Date: 2009-03-10 06:31 pm (UTC)
From: [identity profile] leahbobet.livejournal.com
Oh neat -- thank you! *files that for later research*

Date: 2009-03-10 09:37 am (UTC)
From: [identity profile] ex-benpayne119.livejournal.com
I lived for ten years in a smallish town, the sort of town that had one murder every few years... and almost without fail, the media followed that pattern... the victim would initially be portrayed sympathetically, and then gradually over time details would be revealed which made the incident more "their own fault"... the public reaction followed suit... "how awful" became "well why was she walking the street at that hour?" and "there must have been some relationship between them."

That's a great quote. Thank you.

Date: 2009-03-10 06:54 pm (UTC)
From: [identity profile] leahbobet.livejournal.com
If you're interested, the rest of the article's actually really great. I picked it up off the sidebar on Making Light. :)

Date: 2009-03-10 12:28 pm (UTC)
clarentine: (Default)
From: [personal profile] clarentine
This morning, for the first time in three days, I woke without a sinus headache. Heaven, I tell you - and I wish you the same relief this morning.

Date: 2009-03-10 06:54 pm (UTC)
From: [identity profile] leahbobet.livejournal.com
I caved last night and took half a Tylenol 3. The world has been decidedly weird until about an hour ago, but the head's improving. :)
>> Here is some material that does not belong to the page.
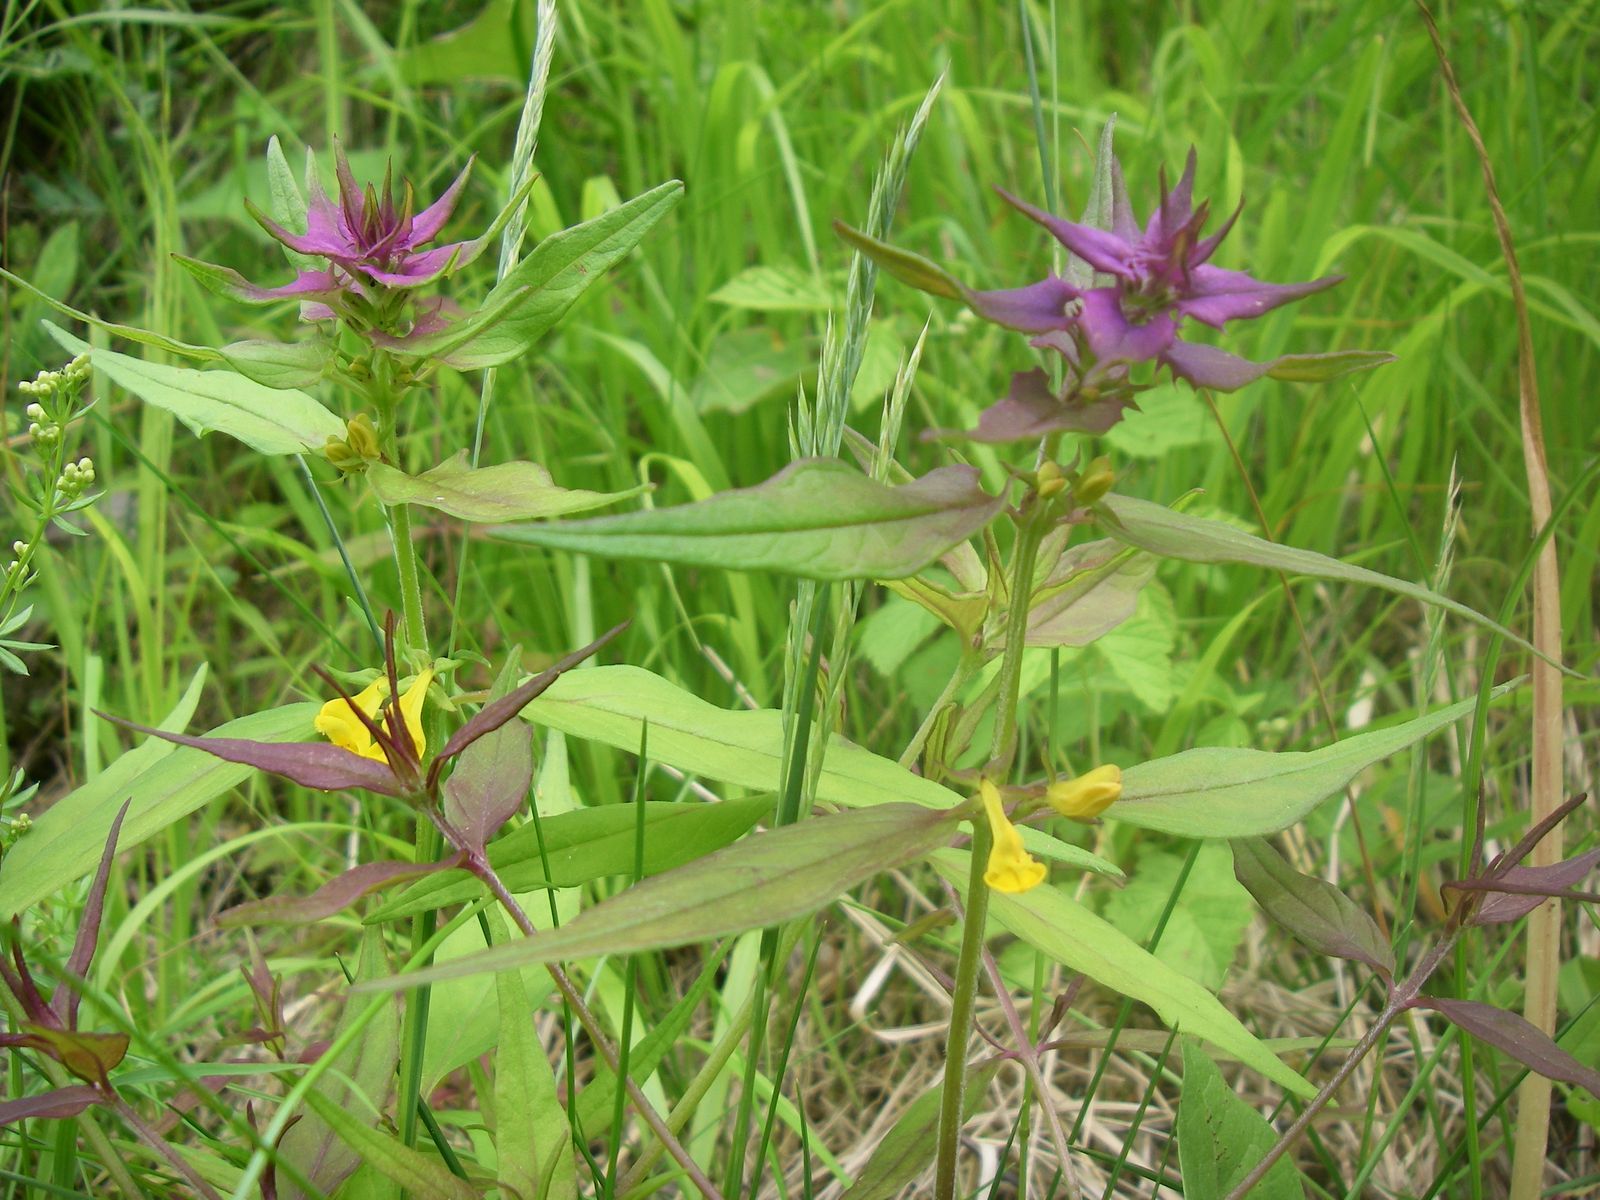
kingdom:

Date: 2009-03-10 07:05 pm (UTC)
clarentine: (Default)
From: [personal profile] clarentine
I'll take weird over painful any day of the week.

Date: 2009-03-10 07:56 pm (UTC)
From: [identity profile] leahbobet.livejournal.com
I dunno. Tylenol 3 weird is really, really weird; it's like dream-logic gets applied overtop real life, and that's very uncomfortable for me. I'd almost prefer the headache.
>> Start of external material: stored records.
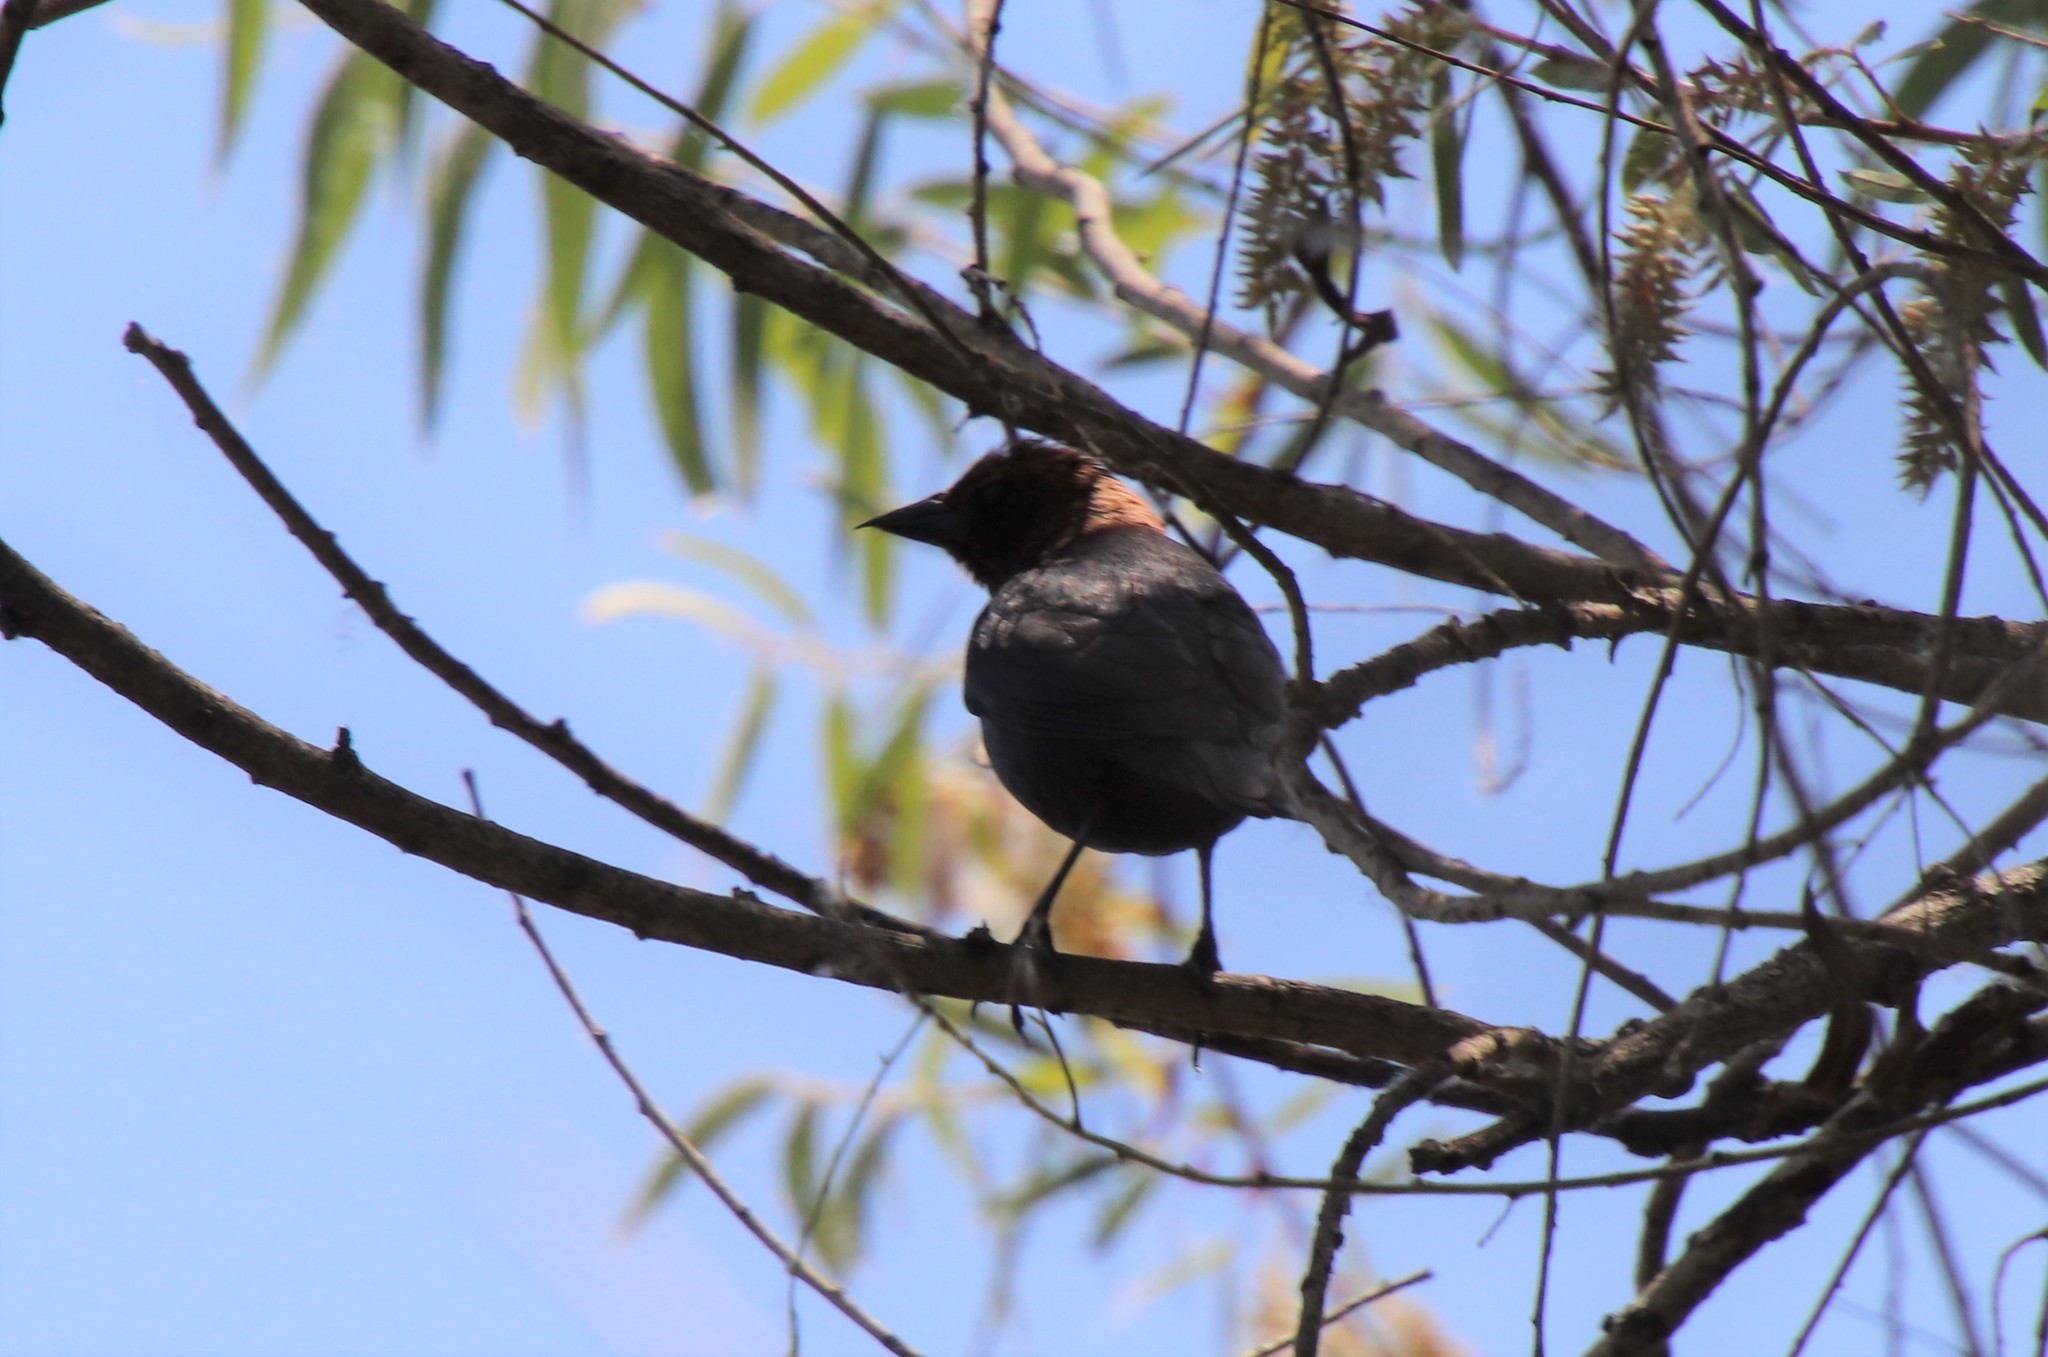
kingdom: Animalia
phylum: Chordata
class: Aves
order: Passeriformes
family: Icteridae
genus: Molothrus
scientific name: Molothrus ater
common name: Brown-headed cowbird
Obligatory devil's advocacy....

Date: 2009-03-10 04:07 pm (UTC)
From: (Anonymous)
STEPHEN J. B. SAID:
I don't disagree with the truth of this observation; I'm just profoundly wary of paying too much attention to it.
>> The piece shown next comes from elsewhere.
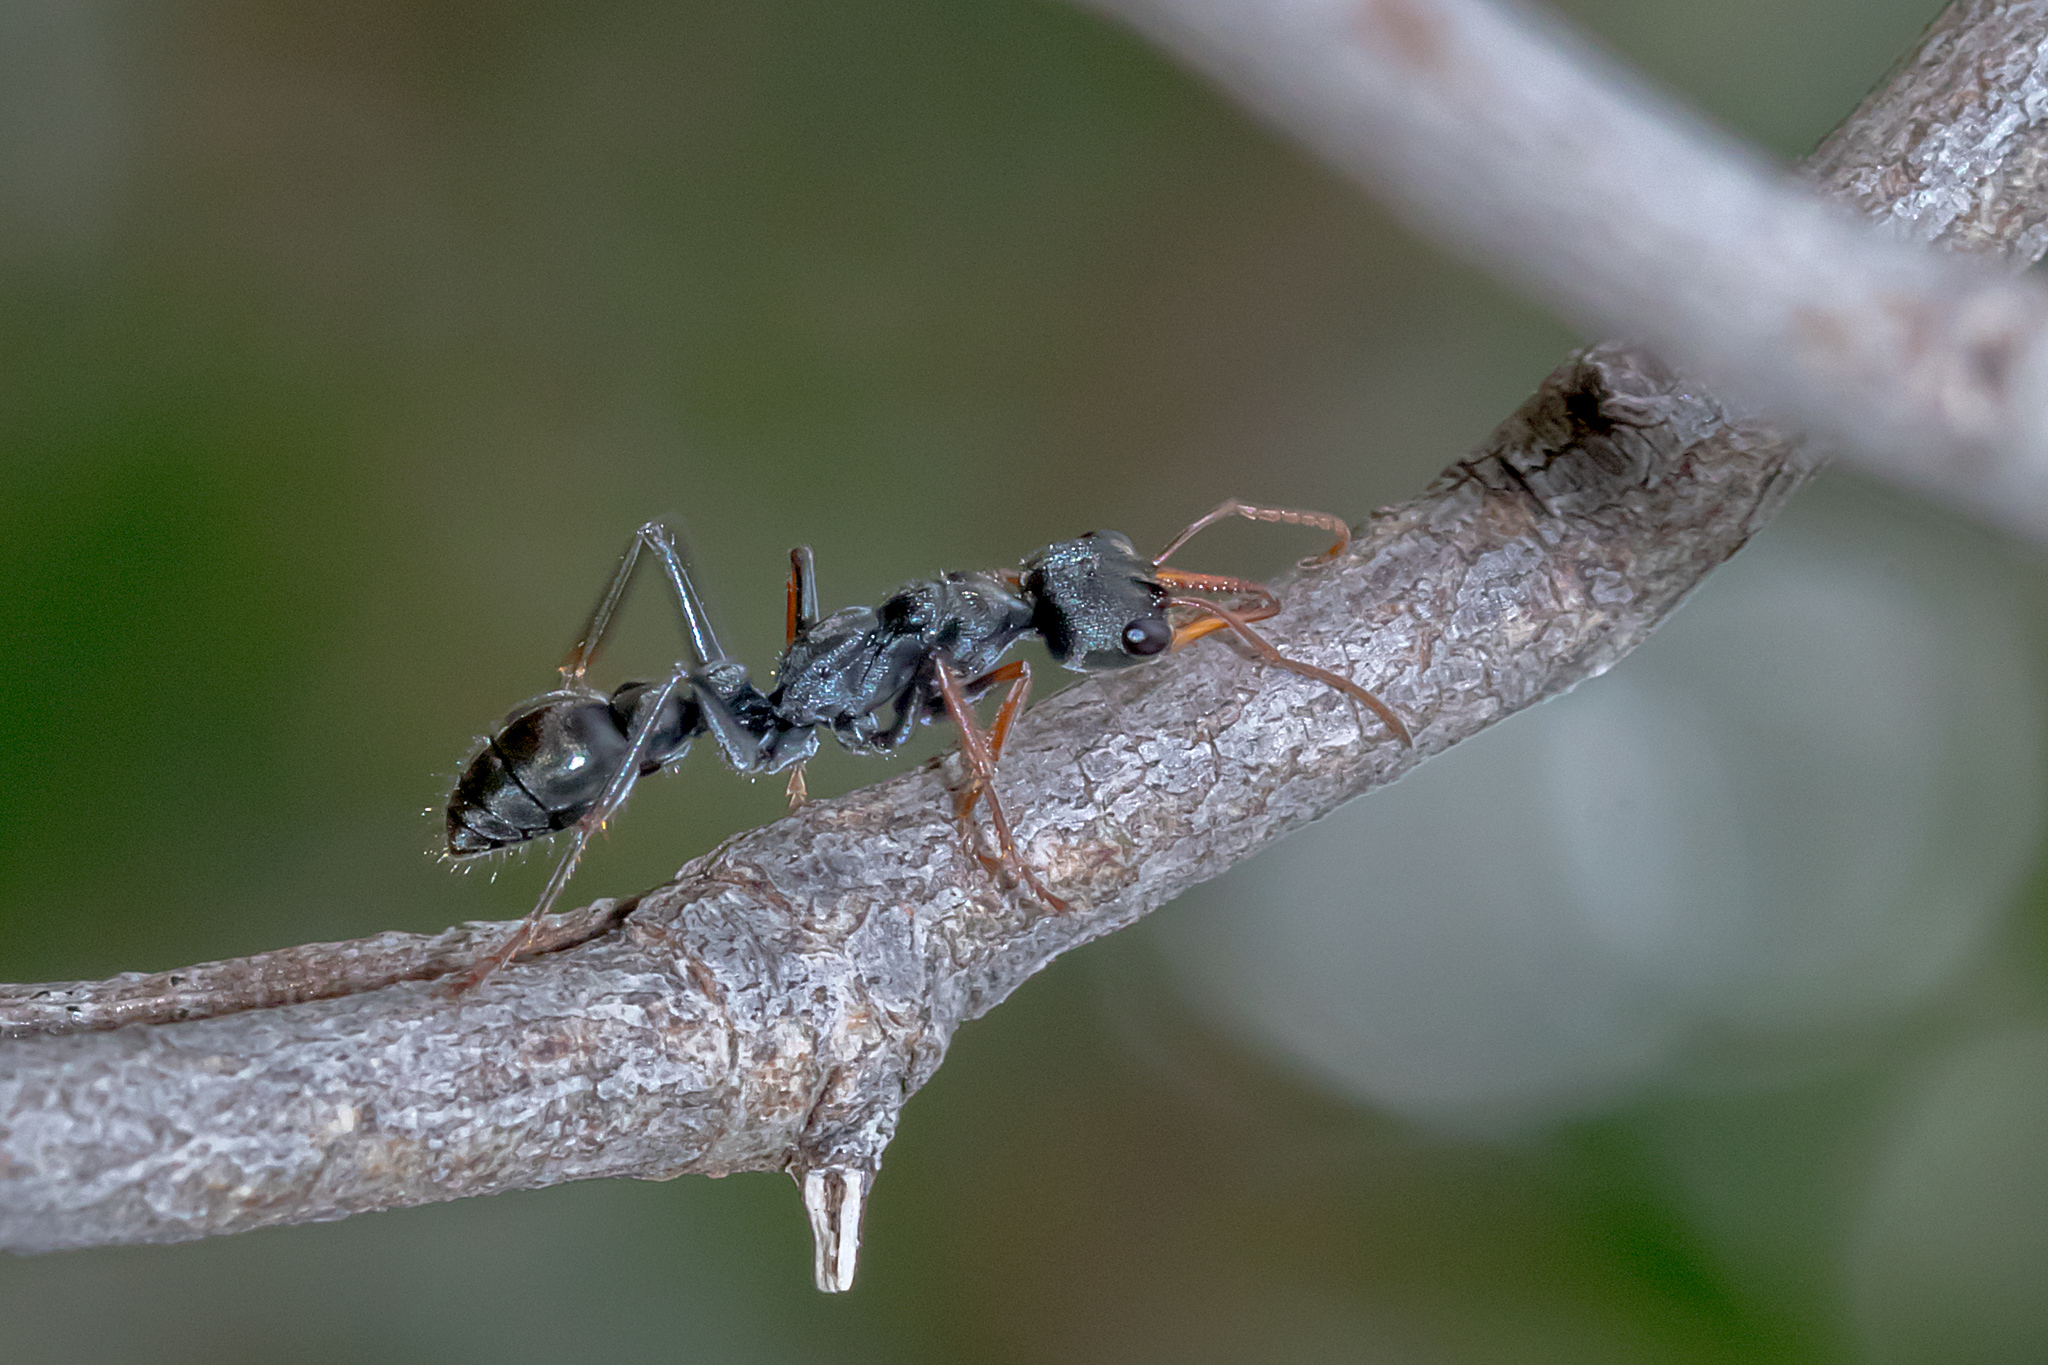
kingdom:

Humans may have a need to create a narrative where other people are responsible for the terrible things that happen to them, so that we can maintain our belief that we can avoid those things; but we also have a profound need to create narratives where we are *not* responsible for the terrible things that happen to *us* -- even when, in fact, we are, and we *could* have avoided those things with even a little bit of self-control or common sense.

Examples of the former all too often turn into excuses for the latter, in my observation. Because we cannot take responsibility for everything does not mean we should take responsibility for nothing.

Re: Obligatory devil's advocacy....

Date: 2009-03-10 07:57 pm (UTC)
From: [identity profile] leahbobet.livejournal.com
I don't believe the gentleman's talking about taking responsibility or not. Might want to read the quote again. :)

Date: 2009-03-11 02:15 am (UTC)
From: [identity profile] kythiaranos.livejournal.com
Leaving a kid in the car (or worse, leaving the portable car seat *on top of the car* while loading things in) was one of my main fears as a new parent. Maybe it's because, with the twins, I spent two years in a stupor. But I find it really hard to judge a parent who's made a horrible mistake like that. The rest of us are just freakin' lucky.

Date: 2009-03-11 03:07 am (UTC)
From: [identity profile] leahbobet.livejournal.com
Yeah, that's the thing? I can see how it could happen, easily. I do all kinds of shit when I'm tired.